(Task data Opens)

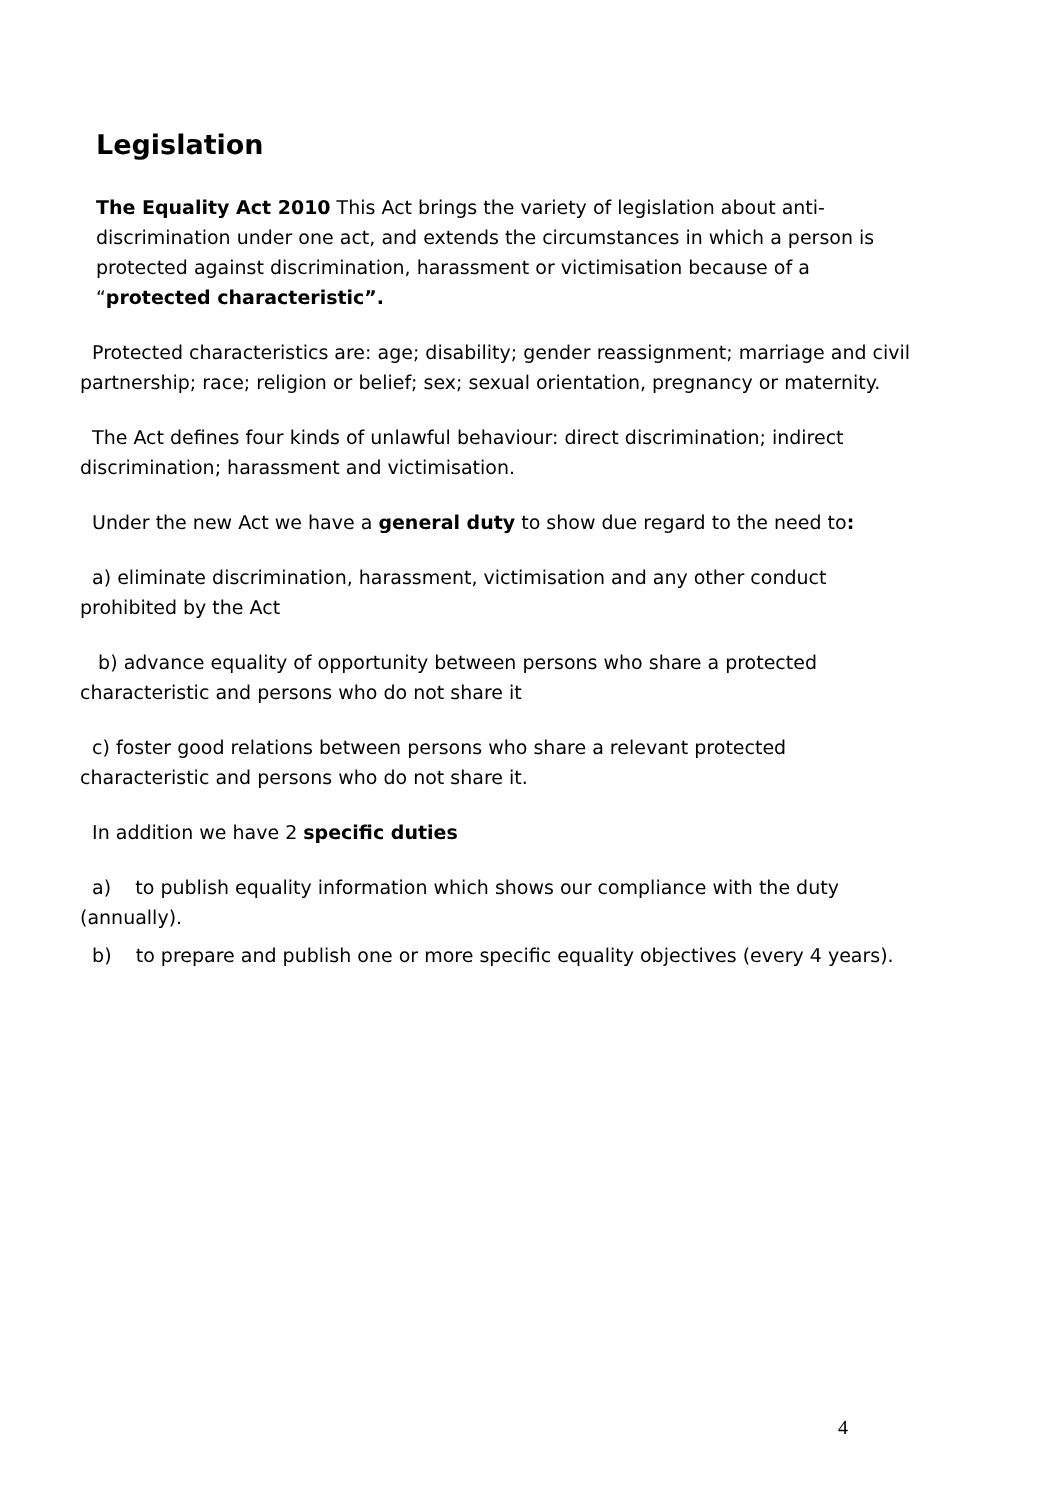Legislation
The Equality Act 2010 This Act brings the variety of legislation about anti-discrimination under one act, and extends the circumstances in which a person is protected against discrimination, harassment or victimisation because of a “protected characteristic”.
Protected characteristics are: age; disability; gender reassignment; marriage and civil partnership; race; religion or belief; sex; sexual orientation, pregnancy or maternity.
The Act defines four kinds of unlawful behaviour: direct discrimination; indirect discrimination; harassment and victimisation.
Under the new Act we have a general duty to show due regard to the need to:
a) eliminate discrimination, harassment, victimisation and any other conduct prohibited by the Act
b) advance equality of opportunity between persons who share a protected characteristic and persons who do not share it
c) foster good relations between persons who share a relevant protected characteristic and persons who do not share it.
In addition we have 2 specific duties
a) to publish equality information which shows our compliance with the duty (annually).
b) to prepare and publish one or more specific equality objectives (every 4 years).
4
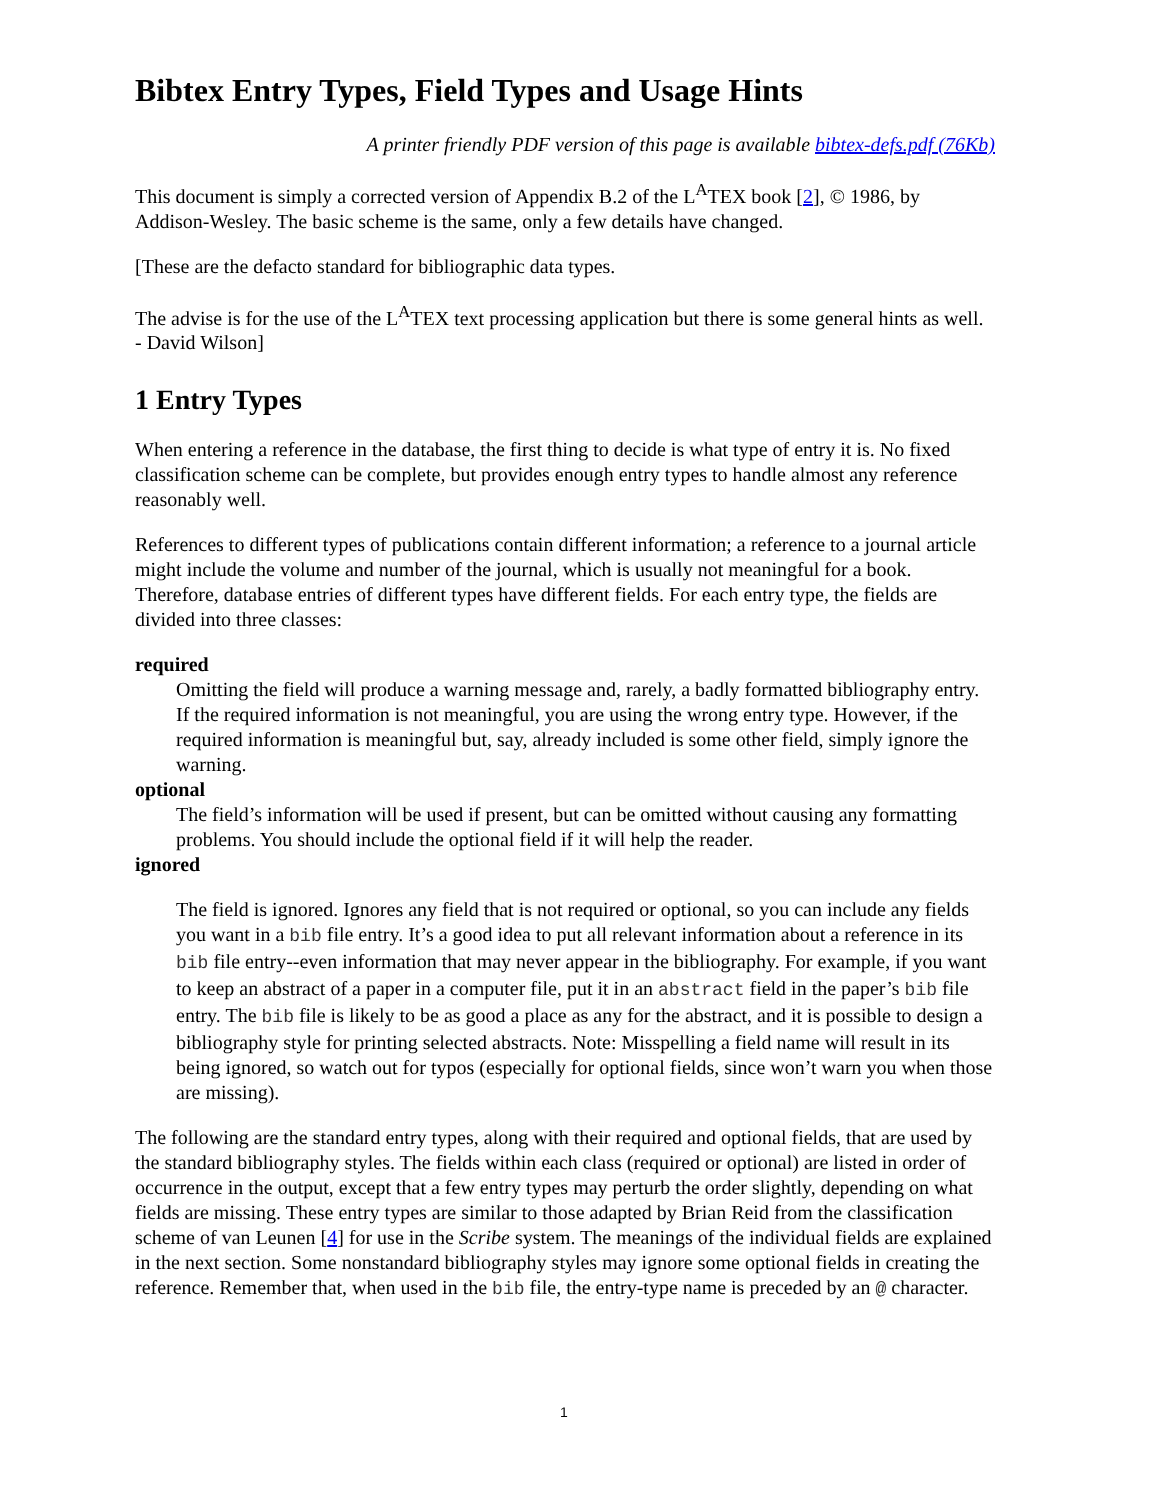Bibtex Entry Types, Field Types and Usage Hints
A printer friendly PDF version of this page is available bibtex-defs.pdf (76Kb)
This document is simply a corrected version of Appendix B.2 of the L<sup>A</sup>TEX book [2], © 1986, by Addison-Wesley. The basic scheme is the same, only a few details have changed.
[These are the defacto standard for bibliographic data types.
The advise is for the use of the L<sup>A</sup>TEX text processing application but there is some general hints as well. - David Wilson]
1 Entry Types
When entering a reference in the database, the first thing to decide is what type of entry it is. No fixed classification scheme can be complete, but provides enough entry types to handle almost any reference reasonably well.
References to different types of publications contain different information; a reference to a journal article might include the volume and number of the journal, which is usually not meaningful for a book. Therefore, database entries of different types have different fields. For each entry type, the fields are divided into three classes:
required
Omitting the field will produce a warning message and, rarely, a badly formatted bibliography entry. If the required information is not meaningful, you are using the wrong entry type. However, if the required information is meaningful but, say, already included is some other field, simply ignore the warning.
optional
The field’s information will be used if present, but can be omitted without causing any formatting problems. You should include the optional field if it will help the reader.
ignored
The field is ignored. Ignores any field that is not required or optional, so you can include any fields you want in a bib file entry. It’s a good idea to put all relevant information about a reference in its bib file entry--even information that may never appear in the bibliography. For example, if you want to keep an abstract of a paper in a computer file, put it in an abstract field in the paper’s bib file entry. The bib file is likely to be as good a place as any for the abstract, and it is possible to design a bibliography style for printing selected abstracts. Note: Misspelling a field name will result in its being ignored, so watch out for typos (especially for optional fields, since won’t warn you when those are missing).
The following are the standard entry types, along with their required and optional fields, that are used by the standard bibliography styles. The fields within each class (required or optional) are listed in order of occurrence in the output, except that a few entry types may perturb the order slightly, depending on what fields are missing. These entry types are similar to those adapted by Brian Reid from the classification scheme of van Leunen [4] for use in the Scribe system. The meanings of the individual fields are explained in the next section. Some nonstandard bibliography styles may ignore some optional fields in creating the reference. Remember that, when used in the bib file, the entry-type name is preceded by an @ character.
1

(Task data Closes)

What is needed: The material shown above is to be repeated verbatim, and its pictures are to be omitted.

Final answer:
Legislation
The Equality Act 2010 This Act brings the variety of legislation about anti-discrimination under one act, and extends the circumstances in which a person is protected against discrimination, harassment or victimisation because of a “protected characteristic”.
Protected characteristics are: age; disability; gender reassignment; marriage and civil partnership; race; religion or belief; sex; sexual orientation, pregnancy or maternity.
The Act defines four kinds of unlawful behaviour: direct discrimination; indirect discrimination; harassment and victimisation.
Under the new Act we have a general duty to show due regard to the need to:
a) eliminate discrimination, harassment, victimisation and any other conduct prohibited by the Act
b) advance equality of opportunity between persons who share a protected characteristic and persons who do not share it
c) foster good relations between persons who share a relevant protected characteristic and persons who do not share it.
In addition we have 2 specific duties
a) to publish equality information which shows our compliance with the duty (annually).
b) to prepare and publish one or more specific equality objectives (every 4 years).
4
Bibtex Entry Types, Field Types and Usage Hints
A printer friendly PDF version of this page is available bibtex-defs.pdf (76Kb)
This document is simply a corrected version of Appendix B.2 of the L<sup>A</sup>TEX book [2], © 1986, by Addison-Wesley. The basic scheme is the same, only a few details have changed.
[These are the defacto standard for bibliographic data types.
The advise is for the use of the L<sup>A</sup>TEX text processing application but there is some general hints as well. - David Wilson]
1 Entry Types
When entering a reference in the database, the first thing to decide is what type of entry it is. No fixed classification scheme can be complete, but provides enough entry types to handle almost any reference reasonably well.
References to different types of publications contain different information; a reference to a journal article might include the volume and number of the journal, which is usually not meaningful for a book. Therefore, database entries of different types have different fields. For each entry type, the fields are divided into three classes:
required
Omitting the field will produce a warning message and, rarely, a badly formatted bibliography entry. If the required information is not meaningful, you are using the wrong entry type. However, if the required information is meaningful but, say, already included is some other field, simply ignore the warning.
optional
The field’s information will be used if present, but can be omitted without causing any formatting problems. You should include the optional field if it will help the reader.
ignored
The field is ignored. Ignores any field that is not required or optional, so you can include any fields you want in a bib file entry. It’s a good idea to put all relevant information about a reference in its bib file entry--even information that may never appear in the bibliography. For example, if you want to keep an abstract of a paper in a computer file, put it in an abstract field in the paper’s bib file entry. The bib file is likely to be as good a place as any for the abstract, and it is possible to design a bibliography style for printing selected abstracts. Note: Misspelling a field name will result in its being ignored, so watch out for typos (especially for optional fields, since won’t warn you when those are missing).
The following are the standard entry types, along with their required and optional fields, that are used by the standard bibliography styles. The fields within each class (required or optional) are listed in order of occurrence in the output, except that a few entry types may perturb the order slightly, depending on what fields are missing. These entry types are similar to those adapted by Brian Reid from the classification scheme of van Leunen [4] for use in the Scribe system. The meanings of the individual fields are explained in the next section. Some nonstandard bibliography styles may ignore some optional fields in creating the reference. Remember that, when used in the bib file, the entry-type name is preceded by an @ character.
1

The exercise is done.